Noodzaak uitbreiding agrarisch bedrijf eisen steeds strenger
Het bestemmingsplan maakt de uitbreiding mogelijk van een bollenteeltbedrijf. Het huidige kavel is volgens de aanvrager vol en om die reden richt het verzoek zich op de overzijde van zijn bedrijf. Op deze grond geldt de bestemming ‘Agrarisch met waarden’. Er geldt geen bouwvlak om de gewenste bebouwing mogelijk te maken. Via een nieuw bestemmingsplan wordt bebouwing op die gronden mogelijk gemaakt van zo’n 2.400 m² met verharding voor parkeerruimte en ruimte voor vrachtwagens om te manouvreren.
Volgens appellant leidt het plan tot een aantasting van zijn woon- en leefklimaat en het vrije uitzicht. In dit geval gaan we in op de eerste beroepsgrond. Volgens appellant is er ten onrechte geen bedrijfsplan ingediend om de noodzaak aan te tonen van de uitbreiding van het bedrijf. Volgens hem moet de nut en noodzaak worden aangetoond. Volgens appellant is de initiatiefnemer geen volwaardige bollenteler. Volgens hem maakt hij gebruik van agrarische percelen van derden die op meer dan 10 km liggen van het bedrijf.
Volgens de raad is er geen aanleiding om de nut en noodzaak te onderbouwen omdat er niet wordt getwijfeld aan de noodzaak van uitbreiding. Volgens de raad blijft het plan bovendien onder de grens van 2 hectare bedrijfsoppervlak zoals genoemd in de gemeentelijke Omgevingsvisie.
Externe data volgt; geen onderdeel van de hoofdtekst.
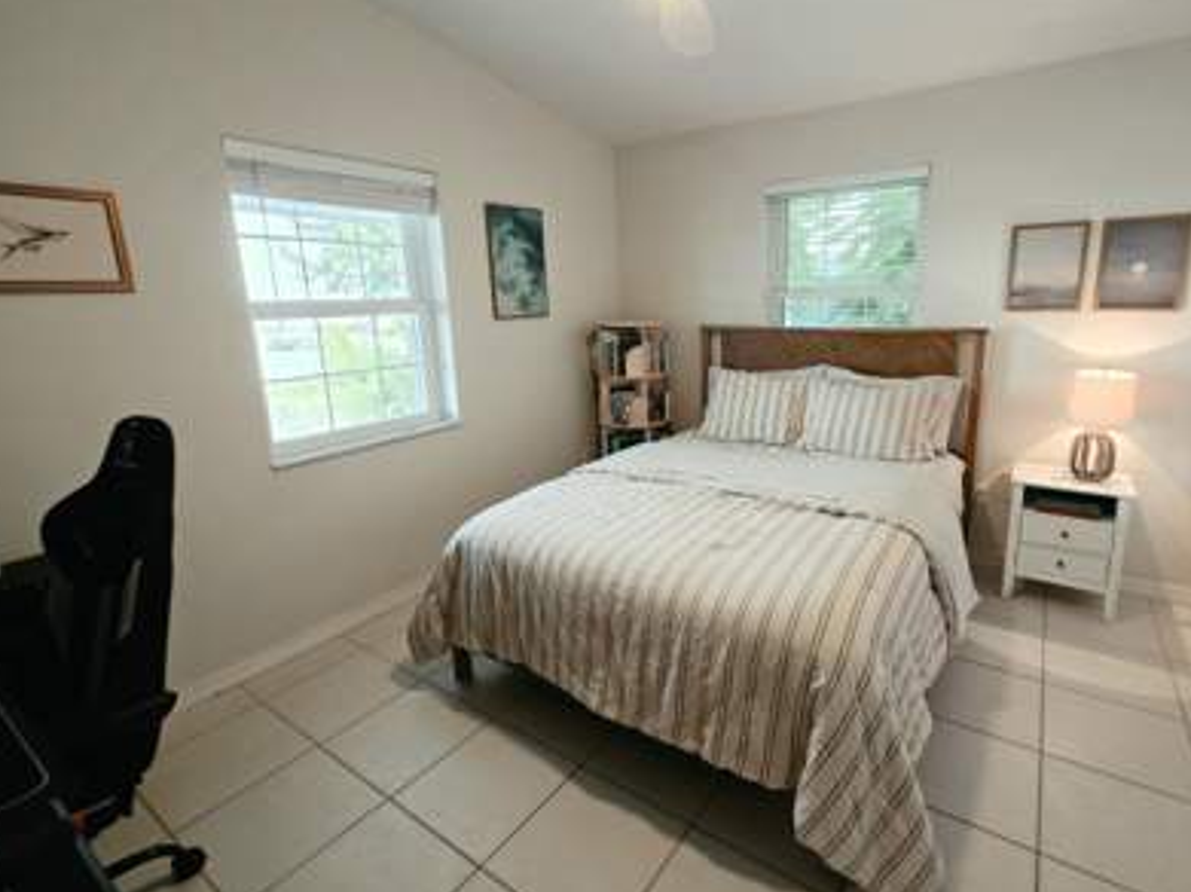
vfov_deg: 78.0
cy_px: 429
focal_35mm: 16
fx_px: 550
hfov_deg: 94.2
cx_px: 660
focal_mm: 2.2
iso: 125
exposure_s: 1/120
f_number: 1.9
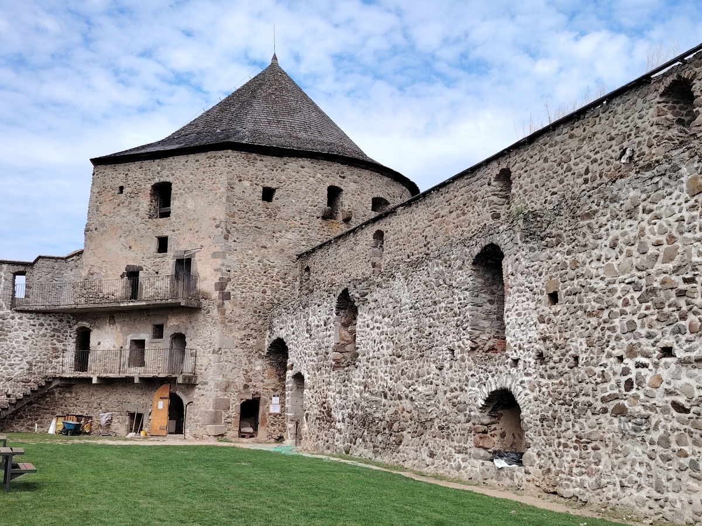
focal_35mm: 42
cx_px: 351
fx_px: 852
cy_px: 263
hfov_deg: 44.8
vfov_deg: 34.3
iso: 100
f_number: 1.75
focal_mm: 5.25
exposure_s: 1/679
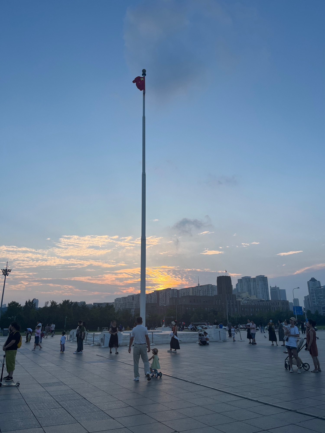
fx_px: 325
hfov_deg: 53.1
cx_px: 162
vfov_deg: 67.3
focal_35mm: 26
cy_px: 216
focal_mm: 5.1
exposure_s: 1/1536
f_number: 1.6
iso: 50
De Afdeling overweegt “dat de raad bij de beoordeling van het plan niet is uitgegaan van de maximale mogelijkheden van het plan, dat in algemene zin een bouwblok mogelijk maakt voor verschillende categorieën agrarische bedrijven. In de plantoelichting en de daaraan ten grondslag liggende onderzoeken is uitsluitend ingegaan op de ruimtelijke gevolgen van uitbreiding van het bedrijf (…). Daarnaast heeft de raad de noodzaak van de met het voorliggende plan geboden bouwmogelijkheden onvoldoende gemotiveerd. Uit de plantoelichting blijkt niet concreet waarvoor de voorziene nieuwe opslagplaats nodig is. Lees verder in r.o. 6.2 van uitspraak ABRS 8 december 2021, no. 202006443/1/R1. (noodzaak uitbreiding agrarisch bedrijf)
Noot MH: Deze uitspraak laat zien hoe ver de motiveringsplicht kan gaan voor de gemeente om in afwijking van het geldende bestemmingplan een nieuw bouwblok mogelijk te maken voor een agrarisch bedrijf. Met name door strenge provinciale regels. Even uitzoomend heeft het onderliggende aspect vaak vooral te maken met bezwaren van nieuwe bewoners in het buitengebied die niet willen dat agrarische bedrijven uitbreiden omdat bijvoorbeeld hun uitzicht beperkt gaat worden. Zij maken gebruik van de strenge regels uit Provinciale verordeningen. De vraag is hoever we als maatschappij hier in meegaan. Zelf heb ik in de praktijk vaak meegemaakt dat de ruimte voor agrariërs in het buitengebied steeds meer in de verdrukking komt door burgers die in het buitengebied zijn gaan wonen. Volgens mij moet er ook ruimte zijn in het buitengebied – waar anders – voor de bedrijfsvoering van agrarische bedrijven. Dat wil niet zeggen dat dit onbeperkt is, maar de verhoudingen raken steeds meer uit evenwicht wat mij betreft. Oproep aan gemeenten: zorg ervoor dat er ook ruimte is voor de bedrijfsvoering van agrariërs en laat hier geen nieuwe woningen toe!